TOKİ olarak projeye büyük önem verdiklerine dikkat çeken Turan, sözlerini şöyle sürdürdü: "Birlikte bu projenin gerçekleşmesi için önemli bir sorumluluk alacağız. Bu çalışma ülkemizde plancılık, mimarlık ve mühendislik açısından bir ilk olacaktır. Örnek bir çalışma olacaktır çünkü bugüne kadar bu alanda ve büyüklükte yapılmış, planlanmış bir yayla projesi yoktur. Ayder'de yaklaşık 1 milyon metrekare alanda bir proje çalışması yürütülecektir. Bildiğiniz gibi alanın tamamı birinci, ikinci, üçüncü derece sit alanından oluşmakta. Turizm bölgesi, milli park ve yayla olmak üzere kadastro görmüş ve büyük kısmı özel mülkiyet yerleşim alanıdır. Toplamda 639 parsel bulunmakta olup bunların 607'si şahıs mülkiyetindedir. Ayder'de yaptığımız tespitlere göre bu 639 parselden 262'si üzerinde yapı bulunmaktadır. Tescilli 2 yapı bulunmakta, 98 yapı da korunması gereken yapı statüsündedir. "
Turan, proje uzmanlarının çeşitli vizyon ve yaklaşımları gündeme getireceklerini ifade ederek, "Bu projenin, bölgenin ihtiyaçlarına ve taleplerine cevap verecek nitelikte insan ve doğa ilişkisini ön planda tuttuğu, kendi kendini koruyan ve geliştiren bir proje olmasını arzuluyoruz. Buradan çıkacak netice ve daha sonra yapacağımız çalıştay sonrasında hedefimiz Ayder'in gelecek nesillere sağlıklı bir şekilde aktarılabilmesi için öncelikle tescilli ve korumaya değer yapıların rehabilitasyonu üzerinde durmak olacaktır. Ayder'in tamamına ilişkin kentsel tasarım ve mimari projeler geliştirilecektir. Gerekirse yeni yapılacak yapıların az katlı ve yöresel mimariye uygun şekilde inşa edilmesini esas alıyoruz. " diye konuştu.
“TOKİ ilk defa böyle bir proje yapacak”. . . "Her türlü ekolojik hassasiyetler göz önüne alınacaktır"

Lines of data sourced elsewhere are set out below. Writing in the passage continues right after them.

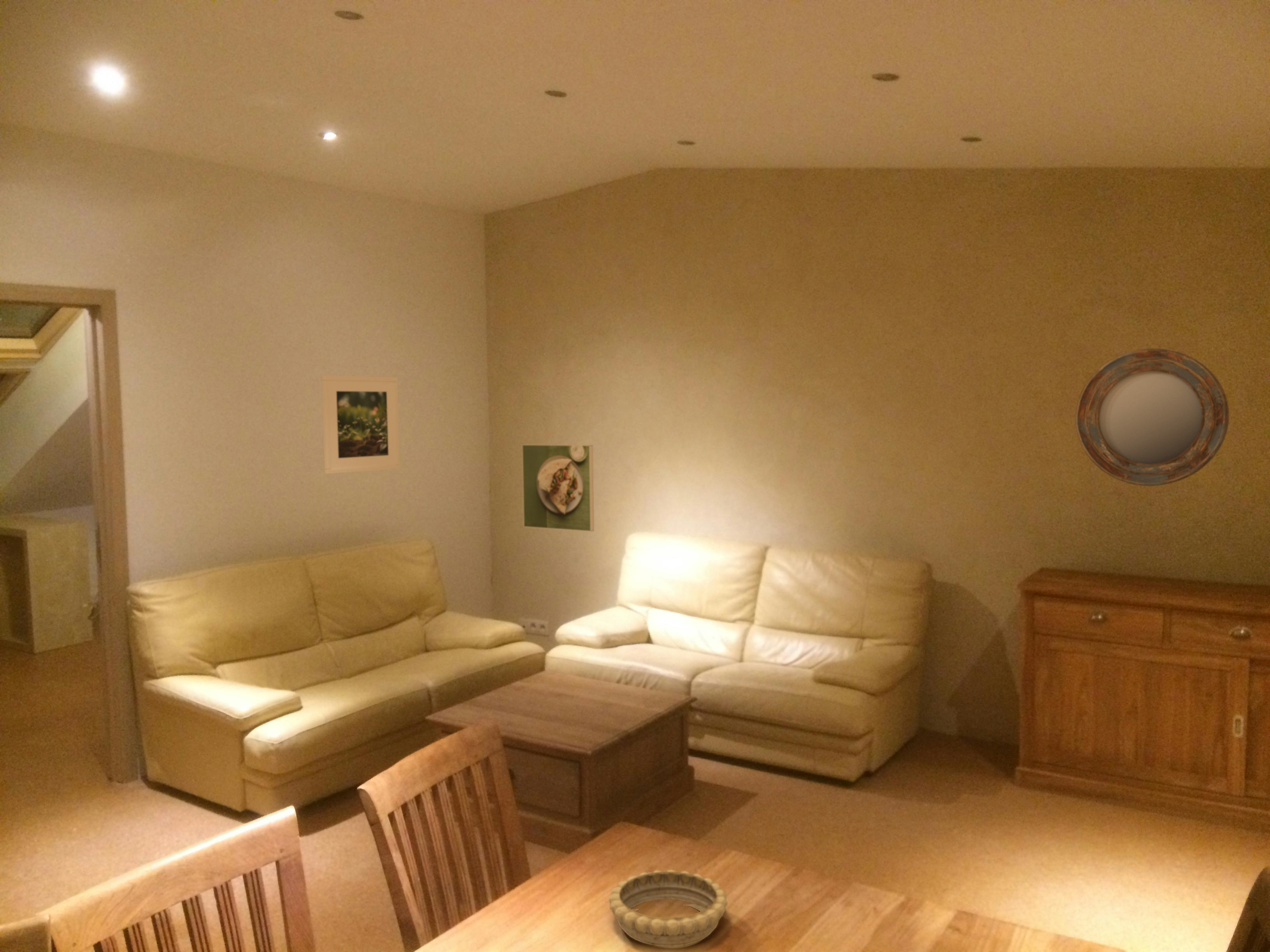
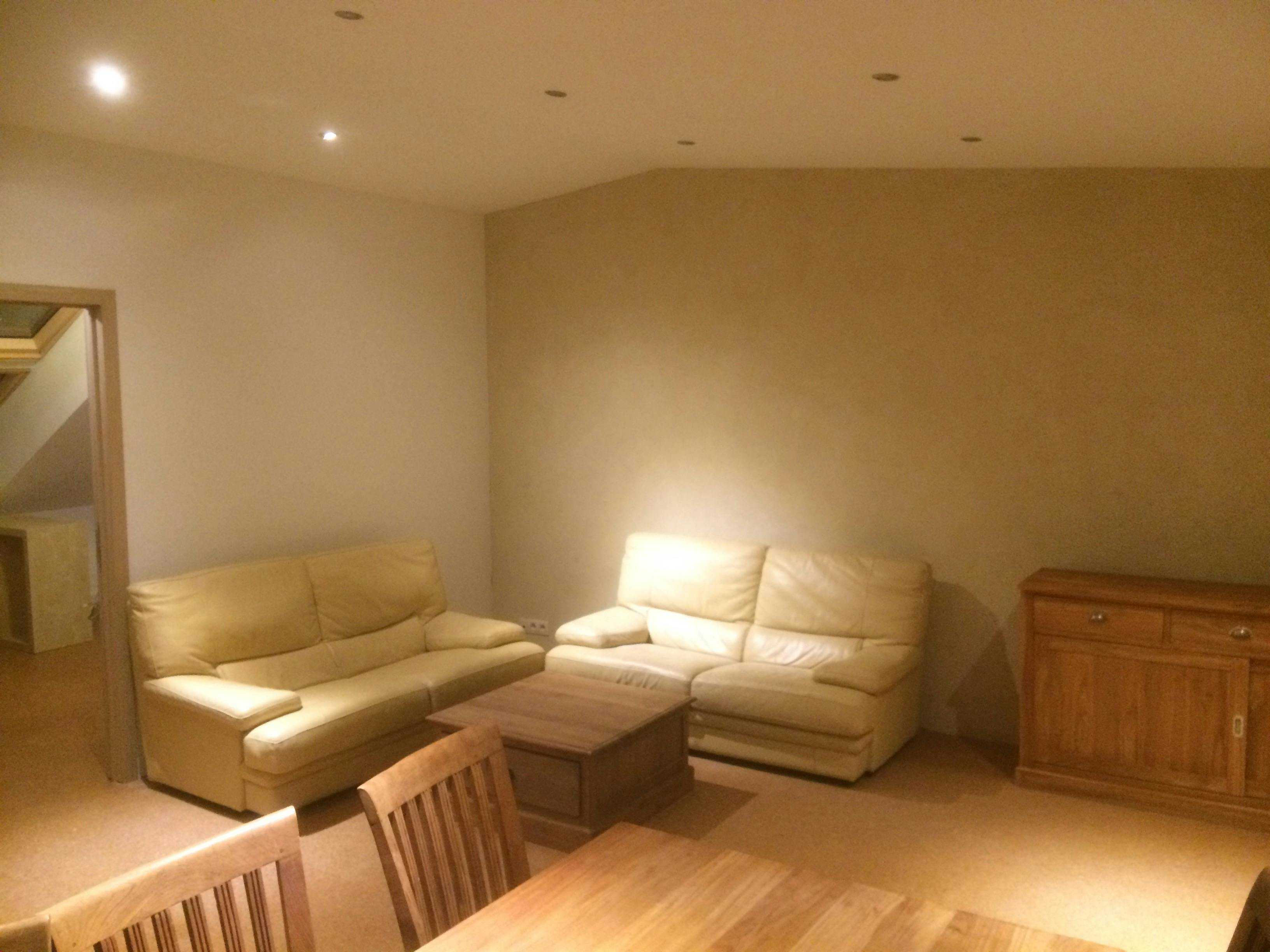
- home mirror [1075,348,1230,486]
- decorative bowl [608,869,728,947]
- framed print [321,375,400,475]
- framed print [522,444,595,532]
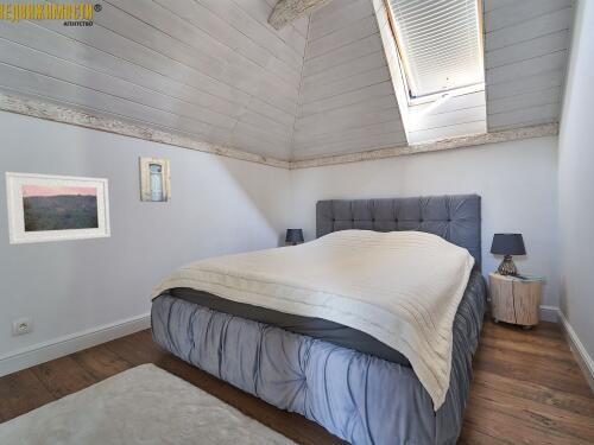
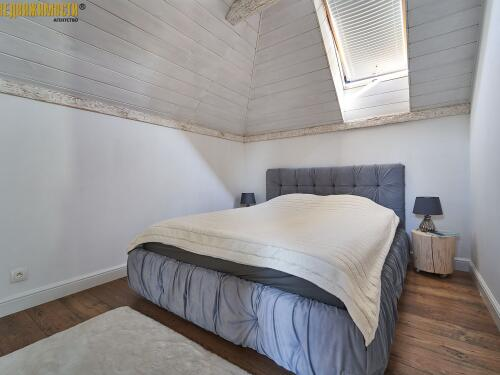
- wall art [137,155,172,203]
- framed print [4,171,112,246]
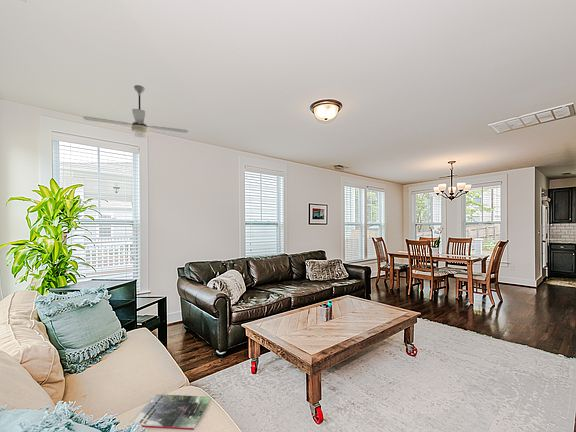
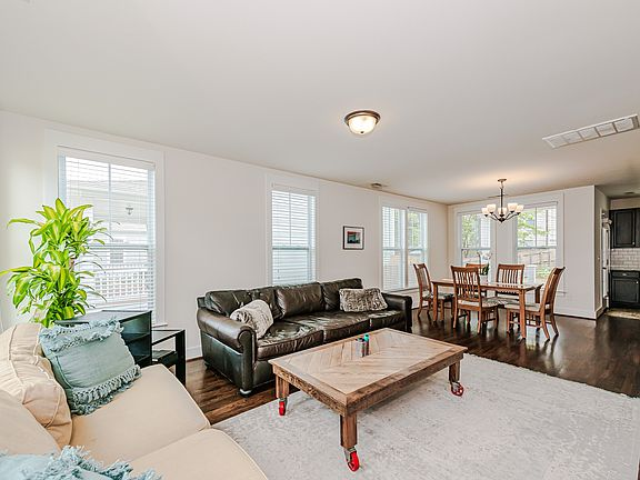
- magazine [132,393,212,431]
- ceiling fan [82,84,189,139]
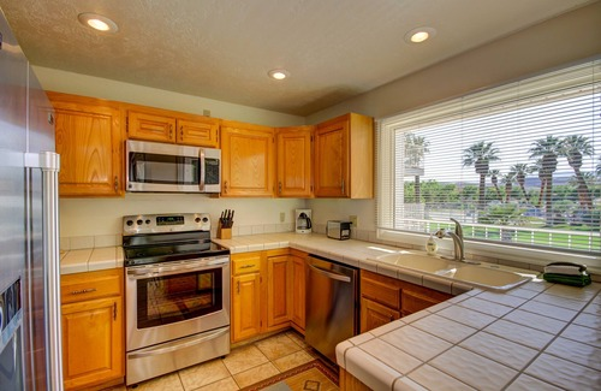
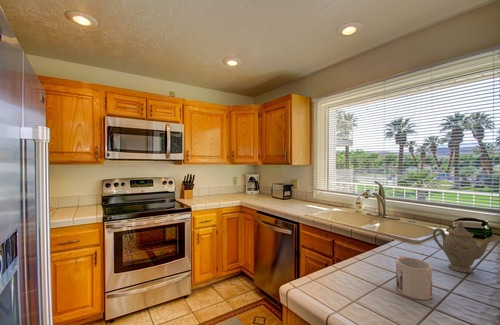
+ chinaware [432,221,494,274]
+ mug [395,255,433,301]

Ayder projesinin TOKİ için de özellikleri itibarıyla yeni bir proje olduğuna değinen Turan, "Her türlü ekolojik hassasiyetler göz önüne alınacaktır. TOKİ 54 vilayette konuştuğumuz alandan çok daha büyük kentsel dönüşüm projeleri yapmaktadır. Burada 360 yapıdan bahsettik. Bizim 54 vilayette 3 bin, 5 bin konutlu dönüşümler yaptığımız alanlar var. Dolayısıyla TOKİ'nin ilk defa yapacağı, Türkiye'de belki ilk defa yapılacak proje, o açıdan tasarım ve arka planda çalışmaları özel bir proje. Ayder'in TOKİ açısından klasik manadaki kentsel yenilemeden birçok farklı boyutu vardır. Bunları hassasiyetle gözeteceğiz. " ifadesini kullandı.
Projede gelecek gözetilerek herkesin kazanmasının önemine vurgu yapan Turan, "Önemli olan sürdürülebilirlik ve Ayder'in kazanması. Ayder kazanırsa sadece bu nesil değil, bundan sonra gelen nesillere de katkı sunmuş olur. Ayder'de yaşanan bütün süreçlerin bir kısmı şu anda Uzungöl'de yaşanıyor. İnşallah Cumhurbaşkanımızın ortaya koyduğu iradeyle beraber hayırlı sonuçlara ulaşacağımızı umut ediyorum. " dedi.
“Davos gibi merkez üretebilirsek bunun uzun vadede gelir getiren destinasyon haline getirebiliriz”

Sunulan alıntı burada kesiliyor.